I can remember in vivid clarity spending countless hours tucked away pouring over each of the novels in Philip Pullman’s heavily philosophical His Dark Materials trilogy (The Golden Compass, The Subtle Knife, The Amber Spyglass) as a child. The novels, with striking imagery and dark emotional intensity, explore the potential of a world that is saved by original sin. It explores morality, the attachments of souls to bodies, and the everlasting question of good and evil. A trilogy drenched in Paradise Lost references (the series title comes from a line in the poem), dense world-building, theories of the nature of consciousness, and virulent criticism of theocracy and religion, it seems almost unadaptable — think of that fateful 2007 film adaptation, of which Nicole Kidman was the only salvageable part. HBO and BBC One in co-production, however, have managed to recreate this universe in stunning veracity.

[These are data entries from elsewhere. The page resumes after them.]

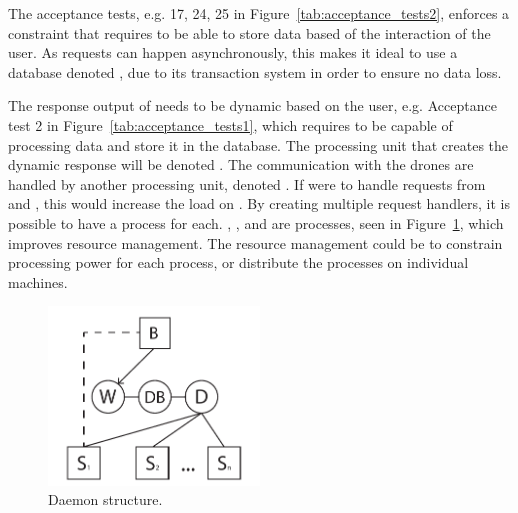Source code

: The acceptance tests, e.g. 17, 24, 25 in Figure~\ref{tab:acceptance_tests2}, enforces a constraint that requires  to be able to store data based of the interaction of the user.
As requests can happen asynchronously, this makes it ideal to use a database denoted , due to its transaction system in order to ensure no data loss.

The response output of  needs to be dynamic based on the user, e.g. Acceptance test 2 in Figure~\ref{tab:acceptance_tests1}, which requires  to be capable of processing data and store it in the database.
The processing unit that creates the dynamic response will be denoted .
The communication with the drones are handled by another processing unit, denoted .
If  were to handle requests from  and , this would increase the load on .
By creating multiple request handlers, it is possible to have a process for each. , , and  are processes, seen in Figure~\ref{fig:daemon_structure}, which improves resource management.
The resource management could be to constrain processing power for each process, or distribute the processes on individual machines.

\begin{figure}[htb]
    \centering
    \includegraphics[width=0.5\textwidth]{gfx/daemon_structure.pdf}
    \caption{Daemon structure.}
    \label{fig:daemon_structure}
\end{figure}


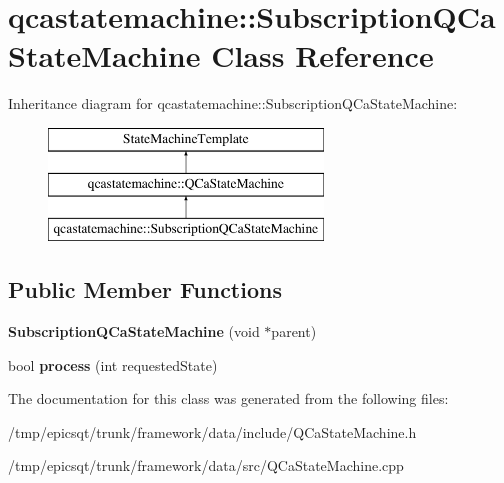 \hypertarget{classqcastatemachine_1_1SubscriptionQCaStateMachine}{
\section{qcastatemachine::SubscriptionQCaStateMachine Class Reference}
\label{classqcastatemachine_1_1SubscriptionQCaStateMachine}
}
Inheritance diagram for qcastatemachine::SubscriptionQCaStateMachine:\begin{figure}[H]
\begin{center}
\leavevmode
\includegraphics[height=3.000000cm]{classqcastatemachine_1_1SubscriptionQCaStateMachine}
\end{center}
\end{figure}
\subsection*{Public Member Functions}
\begin{DoxyCompactItemize}
\item 
\hypertarget{classqcastatemachine_1_1SubscriptionQCaStateMachine_aeee1ac0c5a134aee7e914e1d63909309}{
{\bfseries SubscriptionQCaStateMachine} (void $\ast$parent)}
\label{classqcastatemachine_1_1SubscriptionQCaStateMachine_aeee1ac0c5a134aee7e914e1d63909309}

\item 
\hypertarget{classqcastatemachine_1_1SubscriptionQCaStateMachine_a68b4368673c83ef0c8e224c177dceeaf}{
bool {\bfseries process} (int requestedState)}
\label{classqcastatemachine_1_1SubscriptionQCaStateMachine_a68b4368673c83ef0c8e224c177dceeaf}

\end{DoxyCompactItemize}


The documentation for this class was generated from the following files:\begin{DoxyCompactItemize}
\item 
/tmp/epicsqt/trunk/framework/data/include/QCaStateMachine.h\item 
/tmp/epicsqt/trunk/framework/data/src/QCaStateMachine.cpp\end{DoxyCompactItemize}
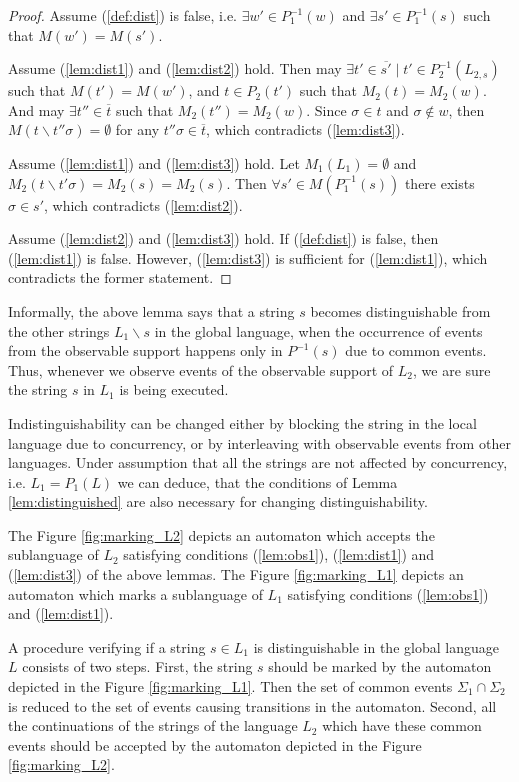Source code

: \begin{proof}
Assume (\ref{def:dist}) is false, i.e. $\exists w' \in P_1^{-1}(w)$ and $\exists
s' \in P_1^{-1}(s)$ such that $M(w') = M(s')$. 

Assume (\ref{lem:dist1}) and (\ref{lem:dist2}) hold. Then may $\exists t' \in
\overline{s'} \mid t' \in P_2^{-1}(L_{2,s})$ such that $M(t') = M(w')$, and $t
\in P_2(t')$ such that $M_2(t) = M_2(w)$. And may $\exists t'' \in \overline{t}$
such that $M_2(t'') = M_2(w)$. Since $\sigma \in t$ and $\sigma \not \in w$,
then $M(t \backslash t''\sigma) = \emptyset$ for any $t''\sigma \in
\overline{t}$, which contradicts (\ref{lem:dist3}).

Assume (\ref{lem:dist1}) and (\ref{lem:dist3}) hold. Let $M_1(L_1) = \emptyset$
and $M_2(t\backslash t'\sigma) = M_2(s) = M_2(s)$. Then $\forall s' \in
M(P_1^{-1}(s))$ there exists $\sigma \in s'$, which contradicts
(\ref{lem:dist2}).

Assume (\ref{lem:dist2}) and (\ref{lem:dist3}) hold. If (\ref{def:dist}) is
false, then (\ref{lem:dist1}) is false. However, (\ref{lem:dist3}) is sufficient
for (\ref{lem:dist1}), which contradicts the former statement.
\end{proof}

Informally, the above lemma says that a string $s$ becomes distinguishable from
the other strings $L_1\backslash s$ in the global language, when the occurrence
of events from the observable support happens only in $P^{-1}(s)$ due to
common events. Thus, whenever we observe events of the observable support of
$L_2$, we are sure the string $s$ in $L_1$ is being executed.

Indistinguishability can be changed either by blocking the string in the local
language due to concurrency, or by interleaving with observable events from
other languages. Under assumption that all the strings are not affected by
concurrency, i.e. $L_1 = P_1(L)$ we can deduce, that the conditions of Lemma
\ref{lem:distinguished} are also necessary for changing distinguishability. 

The Figure \ref{fig:marking_L2} depicts an automaton which
accepts the sublanguage of $L_2$ satisfying conditions (\ref{lem:obs1}),
(\ref{lem:dist1}) and (\ref{lem:dist3}) of the above lemmas.
The Figure \ref{fig:marking_L1} depicts an automaton which
marks a sublanguage of $L_1$ satisfying conditions (\ref{lem:obs1}) and
(\ref{lem:dist1}). 

A procedure verifying if a string $s \in L_1$ is distinguishable in the global
language $L$ consists of two steps. First, the string $s$ should be marked by
the automaton depicted in the Figure \ref{fig:marking_L1}. Then the set of
common events $\Sigma_1 \cap \Sigma_2$ is reduced to the set of events causing
transitions in the automaton. Second, all the continuations of the strings of
the language $L_2$ which have these common events should be accepted by the
automaton depicted in the Figure
\ref{fig:marking_L2}.

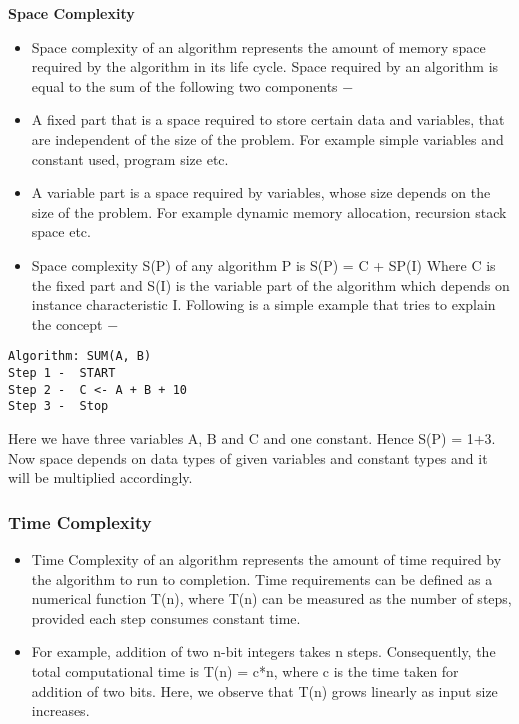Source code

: \documentclass{beamer}
\begin{document}
\begin{frame}
\noindent \textbf{Space Complexity}
\begin{itemize}
\item Space complexity of an algorithm represents the amount of memory space required by the algorithm in its life cycle. Space required by an algorithm is equal to the sum of the following two components −
	
\item A fixed part that is a space required to store certain data and variables, that are independent of the size of the problem. For example simple variables and constant used, program size etc.
\end{itemize}

\end{frame}
\begin{frame}
	\begin{itemize}
\item A variable part is a space required by variables, whose size depends on the size of the problem. For example dynamic memory allocation, recursion stack space etc.

\item Space complexity S(P) of any algorithm P is S(P) = C + SP(I) Where C is the fixed part and S(I) is the variable part of the algorithm which depends on instance characteristic I. Following is a simple example that tries to explain the concept −
\end{itemize}
\end{frame}
\begin{frame}[fragile]
	\begin{verbatim}
Algorithm: SUM(A, B)
Step 1 -  START
Step 2 -  C <- A + B + 10
Step 3 -  Stop
\end{verbatim}
Here we have three variables A, B and C and one constant. 
Hence S(P) = 1+3. Now space depends on data types of given variables and constant types and it will be multiplied accordingly.
\end{frame}
\begin{frame}
\frametitle{Time Complexity}
\begin{itemize}
\item Time Complexity of an algorithm represents the amount of time required by the algorithm to run to completion. Time requirements can be defined as a numerical function T(n), where T(n) can be measured as the number of steps, provided each step consumes constant time.

\item For example, addition of two n-bit integers takes n steps. Consequently, the total computational time is T(n) = c*n, where c is the time taken for addition of two bits. Here, we observe that T(n) grows linearly as input size increases.
\end{itemize}
\end{frame}
\end{document}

In this familiar yet vastly different universe ruled by an authoritarian religious theocracy, the Magisterium, the orphaned Lyra Belacqua (Dafne Keen) has grown within the walls of Jordan College in Oxford, raised by its scholars. Clad in well-worn combat boots, she spends her days sneaking around the halls, scraping her knees climbing rooftops, and jumping into laundry bins with her daemon Pantalaimon and Roger (Lewin Lloyd), her most dear friend. Lyra is only twelve, but her courage and intellect far surpass her young age.
The plot action begins quickly. Lyra’s explorer uncle Lord Asriel (James McAvoy) returns from the North with a great and heretical revelation: the mystical Dust, only found in adults, is a link to parallel worlds. A Gyptian child is kidnapped on the eve of his brother’s coming of age ceremony, and his mother, Ma Costa (Anne-Marie Duff) begins a soon-to-be relentless search. A second, much more intimate kidnapping solidifies Lyra’s determination to endeavor beyond the sloping, stony halls of Jordan College. Not to mention her unending rivulets of curiosity about the North and her uncle’s experiments. Then there’s the arrival of the enigmatic Mrs. Marisa Coulter (Ruth Wilson), who promises to be a mentor to Lyra. Plus, the gift of the alethiometer, a golden truth-telling instrument, given to Lyra by The Master (Clarke Peters).
The fascinating Marisa Coulter is as callous as she is inimitably beautiful, a woman of morals as complex as her motives are questionable. She is an incredibly intelligent, powerful woman who quite acutely understands how to use her image and sexuality to her advantage. It is easy to categorize Marisa Coulter as a villain, but her emotional depth splinters and intensifies far below her superficial presentation. Think of her reaction to Lyra propels herself into her arms: something like contorted affection flashes across her face, and we know, suddenly, how deprived she has kept herself of human contact. She has collected a layer of moral filth, she is utterly terrible, but she is still very human. That is what makes her so undeniably fascinating and complicated. Ruth Wilson throws the whole of herself into this role—it is quite frankly extraordinary.
Dafne Keen, upon first impressions, was a brilliant choice for Lyra Belacqua. Known for her astounding, heartbreaking performance as Laura Kinney or X-23 in the 2017 X-Men film Logan, the fourteen-year-old actress has already established quite a reputation for herself. She encapsulates Lyra’s spirit and tenacity with ease, possessing an acute understanding of her character that is apparent in the first episode. Her potential is thrilling, and watching her grow throughout these two seasons (a second season has already begun filming) will be exceptional.
My primary concern is the ability of the show to tackle the dark emotional, thematic explorations of the novels. This initial episode did a great job of world-building and establishing Lyra’s circumstances and relationships. I can only hope that the rest of the reason will continue to be authentic visually, emotionally, and philosophically—right now, I have great faith. A more secondary concern is the lack of daemons among non-leading or supporting characters, a flaw probably resulting from logistical problems. While I understand it would be fairly impossible to give every single appearing character a daemon, there are some scenes that feel a bit soul-less, and lacking in animal companions. However, overall, this first episode is hugely impressive and confidence-inspiring.
Lyra, with all her daring and thirst for adventure, is still a child, one vulnerable to the manipulations of the adults who surround her. Her journey is only going to become more dangerous and intricate. She is too trusting and more vulnerable than she realizes, but she is also more powerful than she could ever imagine. ‘All we can do is be scared for her,’ The Master instructs carefully about Lyra, ‘and be scared of her.’